- _Prompt a_: Render the lines of the records as a JSON list of strings, one string per line with blank lines omitted, starting with the line containing "โรงงานผลิตน้ำดื่ม รับผลิตน้ำดื่ม รับทำ" and going on through the line containing "Transatlantikreisen". Leave the pictures out.

- _Exercise text_:
▬▬▬
Bismarckian balance-of-power axioms questioned by default

The tragedy of great power politics, by John Mearsheimer
By John Williams

Review of:
The tragedy of great power politics, John Mearsheimer. Published by W.W.Norton, 2001
Does America need a foreign policy? toward a diplomacy for the twenty-first century. Henry Kissinger. Published by Simon and Schuster, 2001

The axioms of balance-of-power in politics, be they Bismarckian pragmatism, Realle Politique or any other guise are assumed as being enduring. Despite their robust advocacy of these perennial axioms, the two books under review place this assumption under severe test and find it wanting in the post-cold-war context.

John Mearsheimer is a fatalistic believer in realle politique. Basing his analysis of international relations the period since 1792, he argues in his preface ‘that multipolar systems which contain an especially powerful [hegemonic] state’ are destabilizing. Moreover, according to Mearsheimer, there is no such thing as absolute trust even between allied States.

Reading this in current circumstances, one shudders. It is an analysis of international relations that crystallises the increasingly illogical character of the Anglo-American “Special Relationship”. That relationship only becomes politically logical if one rejects Mearsheimer’s definition of power, namely, power based on tangible assets such as economic wealth, armoured divisions and nuclear weapons. It is a relationship that only makes sense when one replaces Mearsheimer’s definition of power with a more inclusive definition that includes social, cultural and psychological dominance of one state over another.

Mearsheimer’s definition of political power, in all its guises, is analytically wanting in consequence. He defines military power strictly in terms of sea power, strategic air power, land (implicitly constitutional – i.e. the army) power and nuclear power. Such a constricted definition ignores the impact of guerrilla warfare in political assessments. Given that Mearsheimer designates the strength of a state’s army as the true measure of its power, this analytical omission increasingly jars. Significantly, Mearsheimer avoids analysing the United States debacle in Vietnam with all the socio-political ramifications it challenges realle politique theoreticians to rationalise.

His avoidance of this major cold-war episode, the episode that punctured the myth of American invulnerability, pinpoints the degree to which Mearsheimer has a cold-war axe to grind. He asserts that the United States ‘had no choice’ but to intervene on behalf of western Europe against the Soviet Union after the second world war. He asserts this strictly on the basis of balance-of-power theory, ignoring all considerations of cultural and bureaucratic perceptions that probably played a decisive subconscious element in the Truman Administration’s decision to intervene. One doesn’t need to wholeheartedly support conspiracy theories to question Mearsheimer’s unqualified assertion.
▬▬▬
- _Prompt b_: According to the book review, what kinds of power make up Mearsheimer's definition of military power?

- _Data for this task_:
▬▬▬
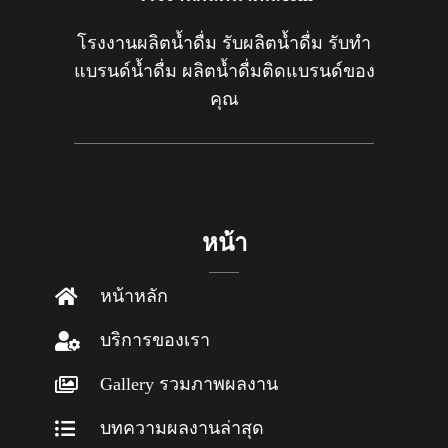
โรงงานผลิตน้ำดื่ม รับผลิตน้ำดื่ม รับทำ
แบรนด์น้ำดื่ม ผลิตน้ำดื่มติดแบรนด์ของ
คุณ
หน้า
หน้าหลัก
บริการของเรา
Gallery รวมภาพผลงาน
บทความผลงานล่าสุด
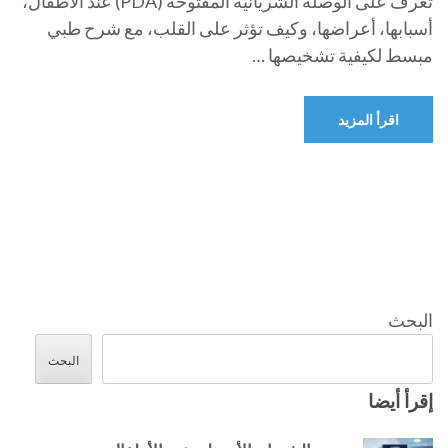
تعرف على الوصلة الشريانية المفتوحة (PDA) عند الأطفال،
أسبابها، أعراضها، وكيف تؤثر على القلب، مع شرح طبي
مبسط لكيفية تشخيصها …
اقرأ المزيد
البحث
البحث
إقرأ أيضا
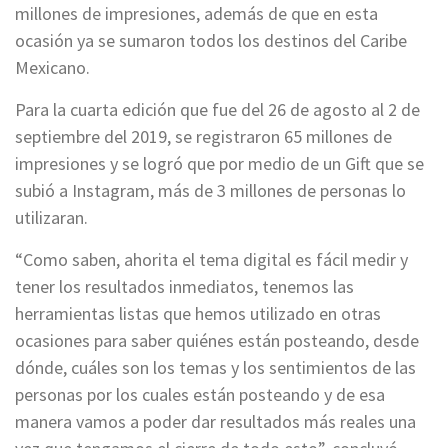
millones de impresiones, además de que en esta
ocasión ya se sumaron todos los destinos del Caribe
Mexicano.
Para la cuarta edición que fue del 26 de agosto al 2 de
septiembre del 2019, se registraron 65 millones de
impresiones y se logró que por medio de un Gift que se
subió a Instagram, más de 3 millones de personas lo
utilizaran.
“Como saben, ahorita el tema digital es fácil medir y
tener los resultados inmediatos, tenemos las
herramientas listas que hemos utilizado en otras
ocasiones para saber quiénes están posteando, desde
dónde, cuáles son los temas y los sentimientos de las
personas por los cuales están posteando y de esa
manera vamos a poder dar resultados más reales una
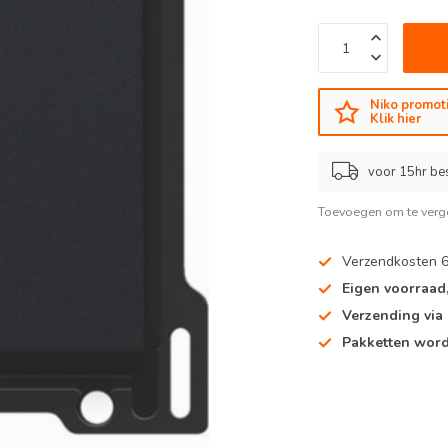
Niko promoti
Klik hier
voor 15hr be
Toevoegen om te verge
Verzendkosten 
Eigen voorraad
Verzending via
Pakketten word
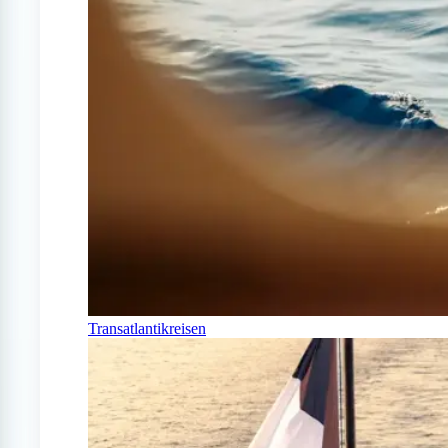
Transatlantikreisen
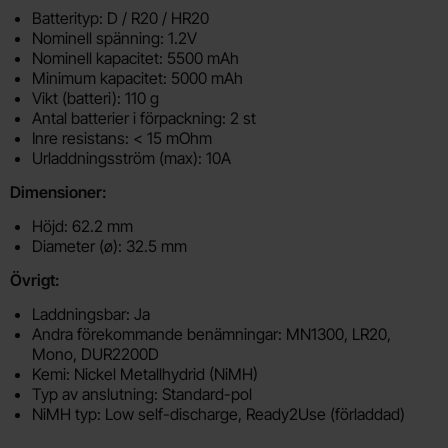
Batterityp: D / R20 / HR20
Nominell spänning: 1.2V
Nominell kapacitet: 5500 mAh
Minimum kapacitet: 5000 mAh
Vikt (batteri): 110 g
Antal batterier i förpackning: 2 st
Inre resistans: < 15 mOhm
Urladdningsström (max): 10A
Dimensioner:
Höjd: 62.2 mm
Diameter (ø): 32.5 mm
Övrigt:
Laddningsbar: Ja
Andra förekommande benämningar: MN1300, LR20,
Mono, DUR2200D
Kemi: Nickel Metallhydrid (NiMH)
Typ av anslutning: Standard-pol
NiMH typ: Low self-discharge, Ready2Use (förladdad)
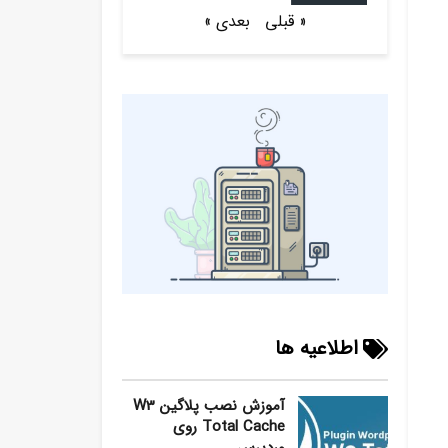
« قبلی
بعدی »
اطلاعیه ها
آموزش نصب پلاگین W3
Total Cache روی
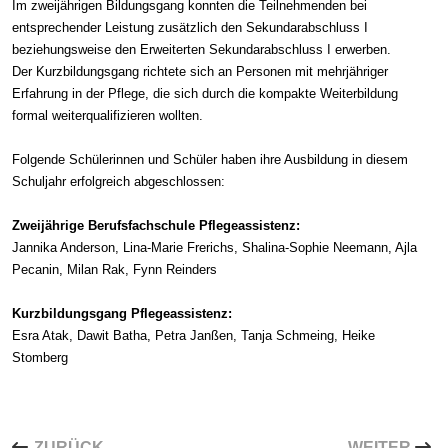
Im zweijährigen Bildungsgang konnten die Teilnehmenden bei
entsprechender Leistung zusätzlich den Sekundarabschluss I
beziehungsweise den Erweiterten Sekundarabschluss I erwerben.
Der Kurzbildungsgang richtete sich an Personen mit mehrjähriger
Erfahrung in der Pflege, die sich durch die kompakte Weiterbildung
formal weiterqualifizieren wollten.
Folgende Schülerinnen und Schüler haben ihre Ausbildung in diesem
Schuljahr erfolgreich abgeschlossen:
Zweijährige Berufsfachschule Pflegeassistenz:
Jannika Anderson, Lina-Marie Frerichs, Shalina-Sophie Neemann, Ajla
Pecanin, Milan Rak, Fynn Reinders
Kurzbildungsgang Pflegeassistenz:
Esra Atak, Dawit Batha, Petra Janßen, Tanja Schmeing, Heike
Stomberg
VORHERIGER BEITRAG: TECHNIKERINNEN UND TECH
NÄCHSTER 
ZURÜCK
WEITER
▬▬▬
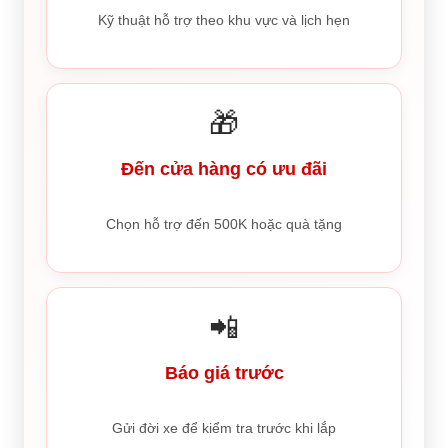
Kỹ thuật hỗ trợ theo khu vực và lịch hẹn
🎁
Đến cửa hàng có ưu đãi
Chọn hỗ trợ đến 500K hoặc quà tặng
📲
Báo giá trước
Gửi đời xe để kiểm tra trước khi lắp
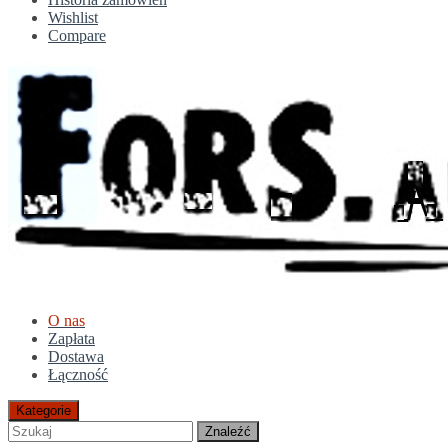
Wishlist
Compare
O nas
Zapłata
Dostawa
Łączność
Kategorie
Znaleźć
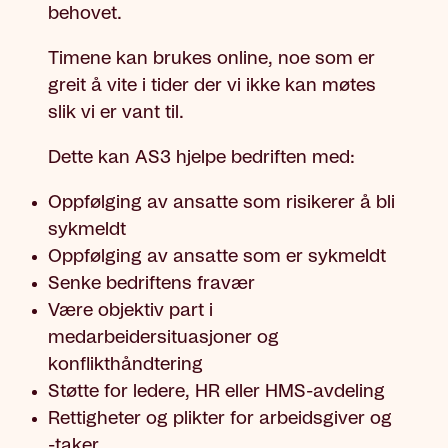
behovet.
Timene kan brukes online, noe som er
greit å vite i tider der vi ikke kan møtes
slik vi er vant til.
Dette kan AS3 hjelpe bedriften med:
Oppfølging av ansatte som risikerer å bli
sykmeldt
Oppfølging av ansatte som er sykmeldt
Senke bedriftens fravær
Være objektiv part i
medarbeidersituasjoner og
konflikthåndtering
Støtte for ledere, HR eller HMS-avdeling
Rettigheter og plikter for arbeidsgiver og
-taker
▬▬▬
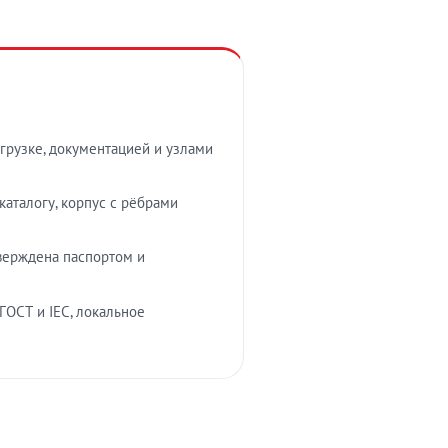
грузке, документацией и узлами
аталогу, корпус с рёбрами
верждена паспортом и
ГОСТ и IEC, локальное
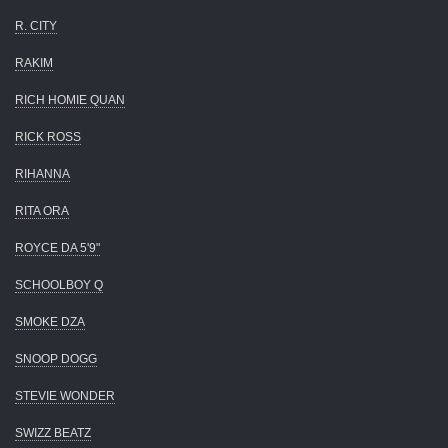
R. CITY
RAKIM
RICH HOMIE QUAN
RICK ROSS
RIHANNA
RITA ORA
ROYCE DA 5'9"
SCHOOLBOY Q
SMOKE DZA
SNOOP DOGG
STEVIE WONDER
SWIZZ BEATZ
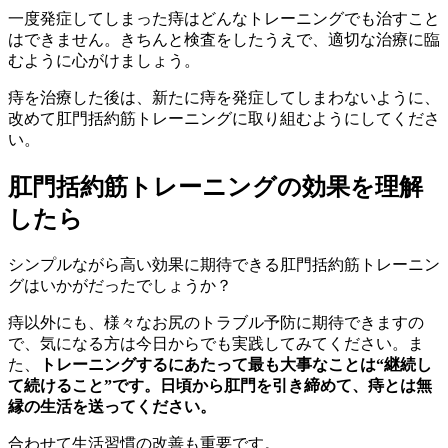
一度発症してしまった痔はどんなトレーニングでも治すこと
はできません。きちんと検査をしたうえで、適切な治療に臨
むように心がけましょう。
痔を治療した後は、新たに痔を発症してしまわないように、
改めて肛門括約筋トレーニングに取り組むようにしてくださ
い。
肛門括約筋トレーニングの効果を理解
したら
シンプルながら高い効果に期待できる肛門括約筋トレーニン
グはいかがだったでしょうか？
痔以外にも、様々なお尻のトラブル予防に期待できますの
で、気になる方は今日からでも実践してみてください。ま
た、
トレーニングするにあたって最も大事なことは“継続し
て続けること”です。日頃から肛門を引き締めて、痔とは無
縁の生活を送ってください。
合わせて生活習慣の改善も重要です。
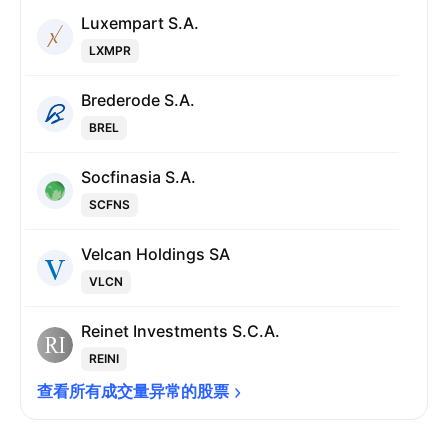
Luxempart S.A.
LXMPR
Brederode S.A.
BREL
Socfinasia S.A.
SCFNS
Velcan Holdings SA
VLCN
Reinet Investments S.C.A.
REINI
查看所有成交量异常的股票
▬▬▬
- _Written answer a_:
[
  "โรงงานผลิตน้ำดื่ม รับผลิตน้ำดื่ม รับทำ",
  "แบรนด์น้ำดื่ม ผลิตน้ำดื่มติดแบรนด์ของ",
  "คุณ",
  "หน้า",
  "หน้าหลัก",
  "บริการของเรา",
  "Gallery รวมภาพผลงาน",
  "บทความผลงานล่าสุด",
  "تعرف على الوصلة الشريانية المفتوحة (PDA) عند الأطفال،",
  "أسبابها، أعراضها، وكيف تؤثر على القلب، مع شرح طبي",
  "مبسط لكيفية تشخيصها …",
  "اقرأ المزيد",
  "البحث",
  "البحث",
  "إقرأ أيضا",
  "millones de impresiones, además de que en esta",
  "ocasión ya se sumaron todos los destinos del Caribe",
  "Mexicano.",
  "Para la cuarta edición que fue del 26 de agosto al 2 de",
  "septiembre del 2019, se registraron 65 millones de",
  "impresiones y se logró que por medio de un Gift que se",
  "subió a Instagram, más de 3 millones de personas lo",
  "utilizaran.",
  "“Como saben, ahorita el tema digital es fácil medir y",
  "tener los resultados inmediatos, tenemos las",
  "herramientas listas que hemos utilizado en otras",
  "ocasiones para saber quiénes están posteando, desde",
  "dónde, cuáles son los temas y los sentimientos de las",
  "personas por los cuales están posteando y de esa",
  "manera vamos a poder dar resultados más reales una",
  "Niko promoti",
  "Klik hier",
  "voor 15hr be",
  "Toevoegen om te verge",
  "Verzendkosten ",
  "Eigen voorraad",
  "Verzending via",
  "Pakketten word",
  "Transatlantikreisen"
]

- _Written answer b_: Sea power, strategic air power, land power (the army), and nuclear power.